I'd like to be able to start a program and be able to pass commands to it, by typing it into my program, having it execute in the terminal, and having output passed back to me.

Example: I type: "locate gnome" and the output of that command goes into a string back in my program.

duff
April 7th, 2007, 11:30 AM
The popen function would be the easiest way.

qpwoeiruty
April 10th, 2007, 12:38 AM
Thanks! Is there a way to continue entering commands into the pipe or is there a more powerful way to do this? I need the output to not go to the screen at all but to a string or something so that I can parse it eventually.



pid_t pid;
switch(pid = fork()) {
case 0:
pclose(popen("totem file","w"));
//need to write more to console (like totem --pause, etc)
break;
default:
//rest of program
}

j_g
April 10th, 2007, 03:03 AM
There are a few ways of passing data between programs (ie, processes).

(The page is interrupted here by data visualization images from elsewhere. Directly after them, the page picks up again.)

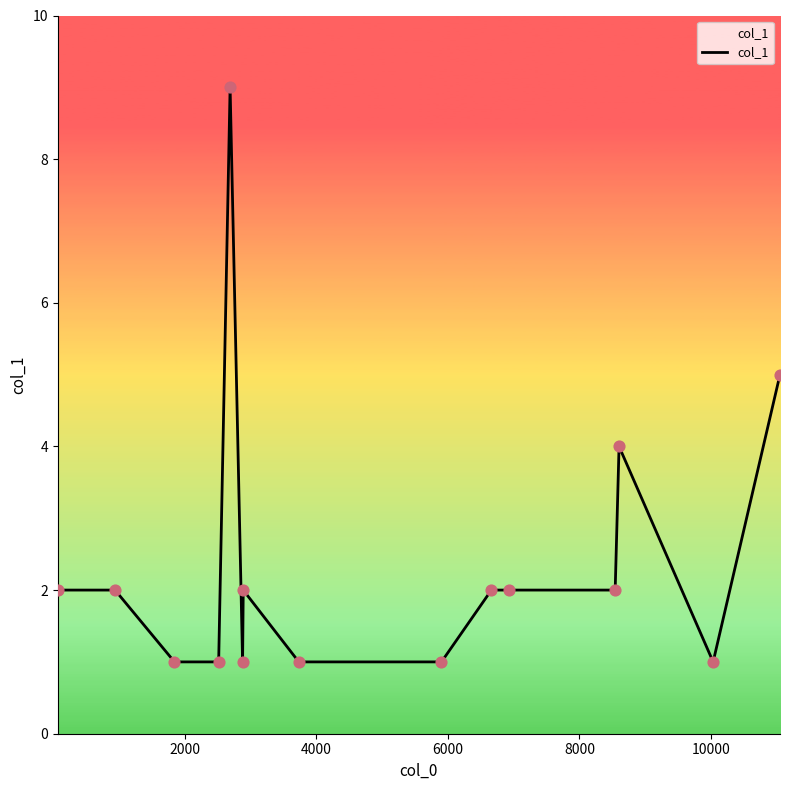

What is the greatest value displayed?

9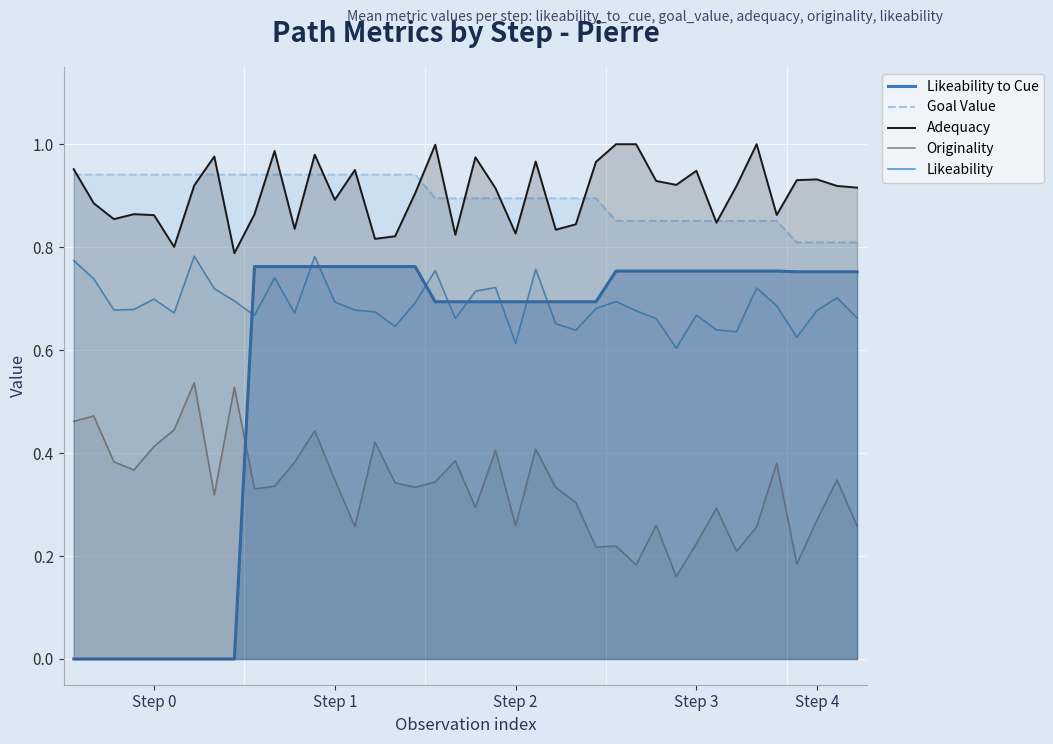

Which series has the largest range (max minus min)?

Likeability to Cue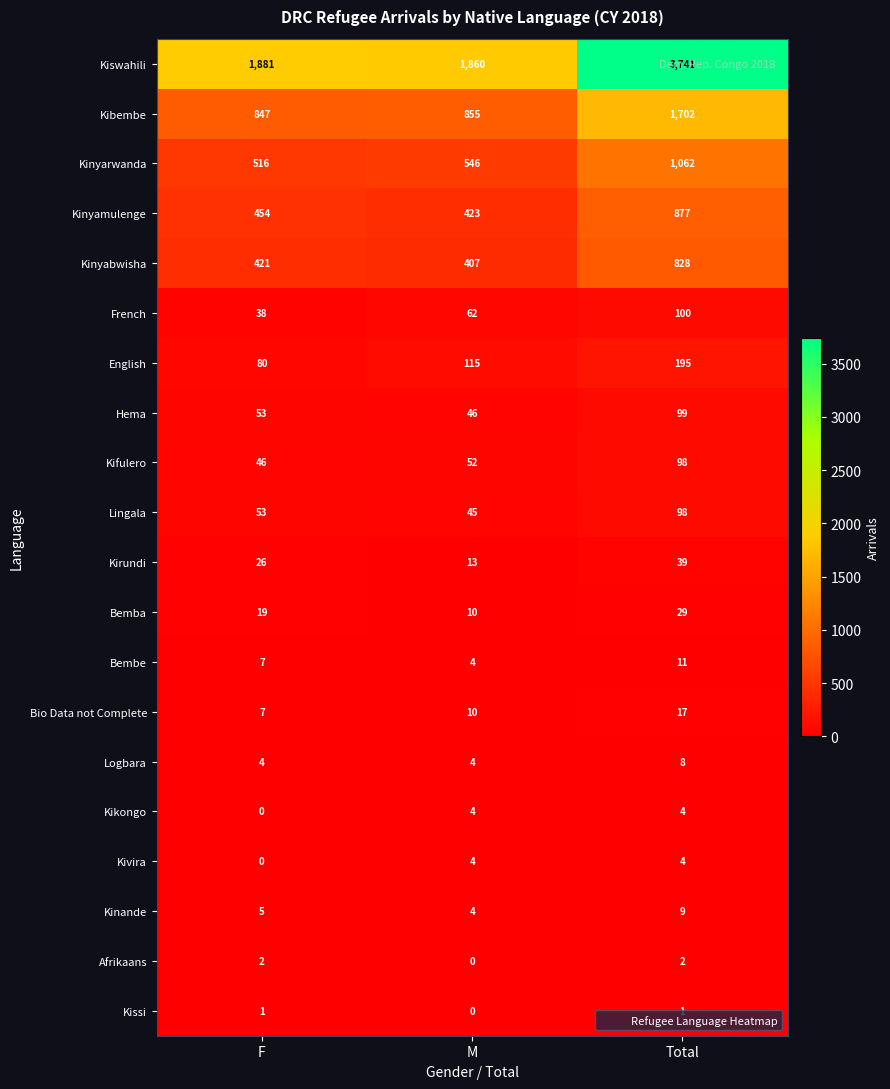

Rank the categories by Kiswahili value from highest to lowest.

Total, F, M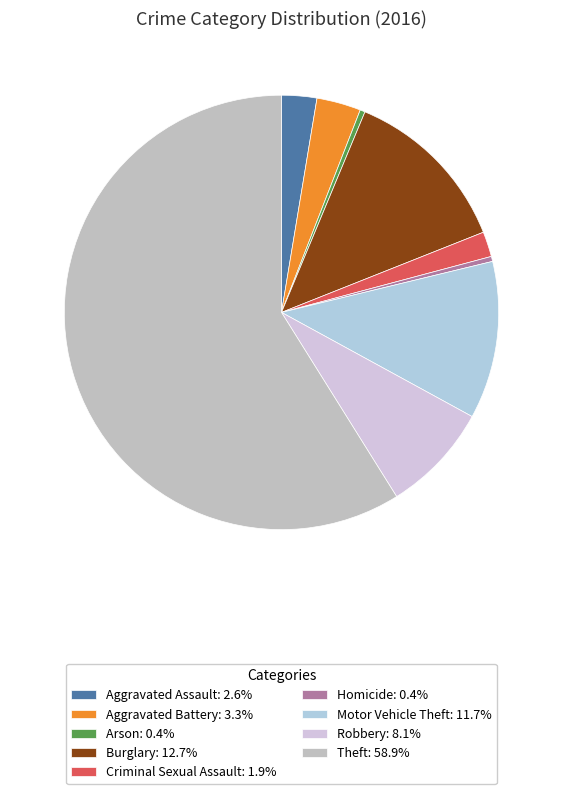

To the nearest percent, what portion does Criminal Sexual Assault represent?

2%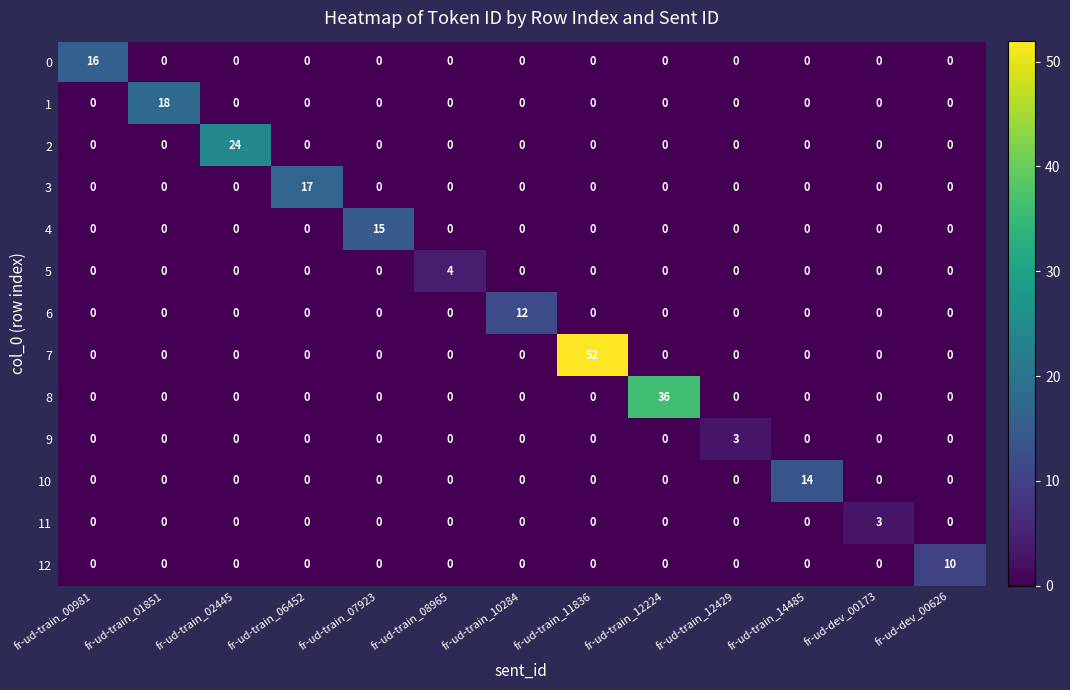

What is the total value across all series at fr-ud-dev_00626?

10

The fastest way is to put that data in shared memory (which each process can access). Use shmget() to allocate some shared memory (and also to get access to it within each process). Use shmat() to map the memory into each process. This is similiar to Windows APIs CreateFileMapping and MapViewOfFile, respectively. You may also need to use some signals to synchronize access to the shared memory, if both processes access it simultaneously, or to alert another process that you want it to read the data that you just wrote into the shared memory.

Another way is with message queues. Not as fast as the above, but it does relieve you of dealing with synchronization. One caveat: Each message can transfer no more than 4,056 bytes of data.

Another way is with pipes. This is slower than shared memory, and often involves busy-wait polling if you want the process to be abortable.

If the processes are running on different machines then you may have to resort to something like the sockets library, Corba (ack), or Bonomo.

Go to google and type in "linux interprocess communication" to read numerous articles on the above.

slavik
April 10th, 2007, 03:40 AM
global variables and mutex (between threads)
shared memmory and semaphores (between processes)
pipes (between processes)
sockets (between processes, possibly over network)

qpwoeiruty
April 10th, 2007, 03:51 AM
Wow. TYVM, both of you! I couldn't figure out what to search for. Now I've got some reading to do :)

As it looks so far, difficulty wise, message queues seem the easiest to start with (if I can figure out how to make it do what I want that is ;)), although I'm not up to the section on shared memory yet.

Again, TYVM for the informative posts. I appreciate it and it really helps.

slavik
April 10th, 2007, 03:58 AM
threads are the easiest IMO ... but if you need to call another program, it's not an answer (same with pretty much everything except pipes)

pipes is the only thing which will work universally (as long as the program you need can read from stdin and write to stdout).